Чего американский лётчик хочет?
Быть может, он слова услышит эти.
Быть может, он, не подымая глаз
и вспомнив сына своего, ответит:
– Солдат не мог не выполнить приказ.
И отвернётся в сторону куда-то,
и голову наклонит, может быть…
Но если трудно говорить с солдатом,
с женой солдата буду говорить.
Ты, мать американского ребёнка,
смотри: и у меня растёт сынок.
Он, как и твой, смеётся звонко-звонко,
как маленький серебряный звонок.
Как твой, мой мальчик тоже любит книжки,
как твой, не плачет, падая с крыльца.
Но – слышишь, мать нью-йоркского мальчишки? —
у моего мальчишки нет отца.
Твой муж летит над городом Либава,
внизу – чужая мирная страна.
…Я говорить с тобой имею право
затем, что я – такая – не одна.
Затем, что встали воины Вьетнама,
Корея бьётся, чтоб детей спасти.
Затем, что в мире вместо слова «мама»
всё чаще слышно: «Мама, защити!»
Затем, что бомбовоз тяжёлокрылый
рокочет над детьми моей страны…
А под крылом его лежат могилы
солдат недавно стихнувшей войны.
Лежат могилы, холмики, пригорки…
В одном (я так и не нашла его),
в одном – ты слышишь, женщина Нью-Йорка? —
лежит отец сынишки моего.
…Моторы небо голубое точат,
и всё не прекращается полёт.
Я очень помню всё, чего он хочет,
твоей страны военный самолёт.
Я помню: самолёты ясным летом
к советскому летели рубежу.
Мне очень трудно говорить об этом,
но я тебе об этом расскажу.
И не видел никто, и не знает никто,
и в какой это день, и в котором году —
бросить книги и в сад убежать без пальто.
– Хорошо?
– Хорошо!
– Не уйдёшь?
– Не уйду!
В эту первую ночь и не думала я,
сколько будет ночей и воды утечёт.
А напротив в окне наклонились друзья,
до утра, до рассвета готовя зачёт.
Этой ночью такая была тишина,
что, казалось, ко мне наклонилась едва
и стоит за спиной вся большая страна,
чтоб услышать, какие ты скажешь слова.
…Я не помню, что я говорила тогда,
и как первый трамвай прозвенел в тишине,
и как в небе последняя гасла звезда,
и как свет погасили ребята в окне.
Я немало увижу, узнаю, пройду,
но – о чём мне ни думать и где мне ни быть, —
эту ночь и рассвет в институтском саду
мне, как клятву на верность, всю жизнь не забыть!
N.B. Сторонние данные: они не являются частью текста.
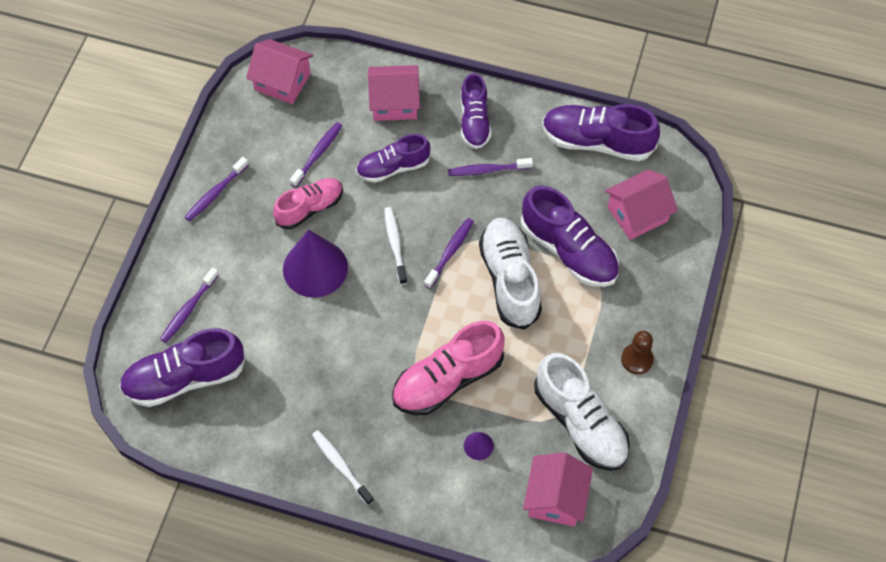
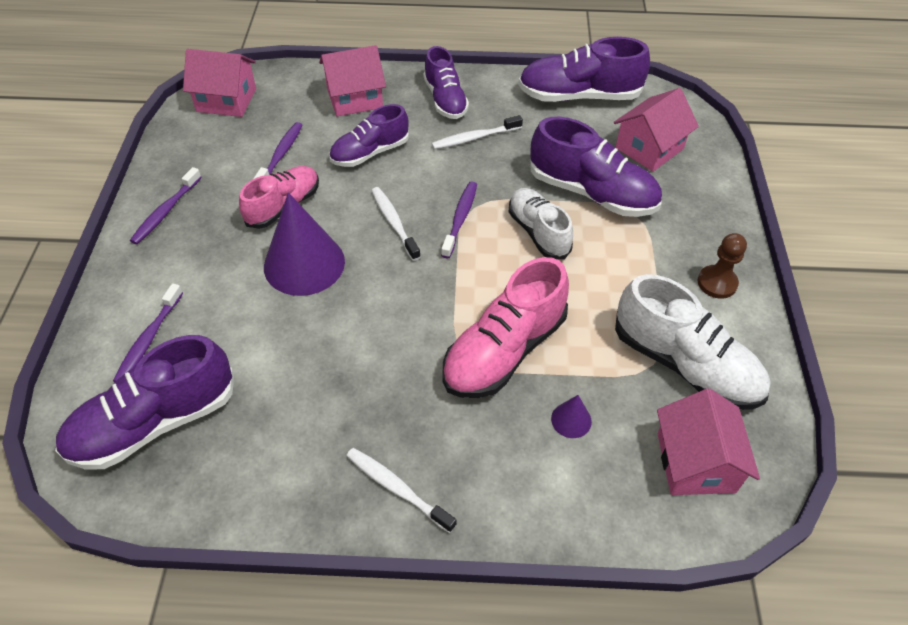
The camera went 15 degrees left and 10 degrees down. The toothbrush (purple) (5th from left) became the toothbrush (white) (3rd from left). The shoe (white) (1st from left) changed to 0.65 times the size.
И какого, и где ни найдёшь ты коня,
и в какой ты ни прыгнешь вагон на ходу,
ты уснёшь, ты проснёшься – увидишь меня.
– Это ты?
– Это я.
– Не уйдёшь?
– Не уйду.
Стопкой сложены книги, цветы на столе —
я хозяйством своим занялась.
Мне казалось: вся радость, что есть на земле,
с этих пор поселилась у нас.
Мне казалось: тебе только я и нужна,
без меня ты не выживешь дня.
И вставало огромное слово «жена»
и краснеть заставляло меня.
Мама!
Ты меня учила многому:
выдержанной медленной мечте,
ласковому, бережному, строгому,
полевой горячей широте.
Ты учила первые, кривые
выводить каракули-слова
и иглой неопытной впервые
вить узор стебельчатого шва.
Мокрый невод высушить у речки,
печь картошку в россыпях золы
и белить бока широкой печки,
дожелта выскабливать полы.
И не унывать, когда устанешь,
и встречать без слёз, без суеты
эшелоны с красными крестами,
и стирать кровавые бинты.
Мама, мама! Радость и кручина!
Детские далёкие мечты!
Почему, зачем чужой мужчина
стал дороже и родней, чем ты?
Мама, что же ты не научила
в свой нелёгкий материнский век,
что придёт совсем чужой мужчина,
дорогой, любимый человек?!
Я к нему в любой ненастный вечер
выбегу, и рада, и горда,
как к тебе, единственной, навстречу
я не выбегала никогда.
Выбегу – то тихой, молчаливой,
то весёлой песнею звеня.
И такой богатой и счастливой
даже ты не видела меня!
Подошло студенческое лето,
полное зачётной суетни.
Мы тогда вставали до рассвета,
с книгами просиживали дни.
Мама в письмах нас к себе звала:
«Мы одни-то стосковались за год.
Приезжайте! Будет много ягод:
от цветов вся вырубка бела.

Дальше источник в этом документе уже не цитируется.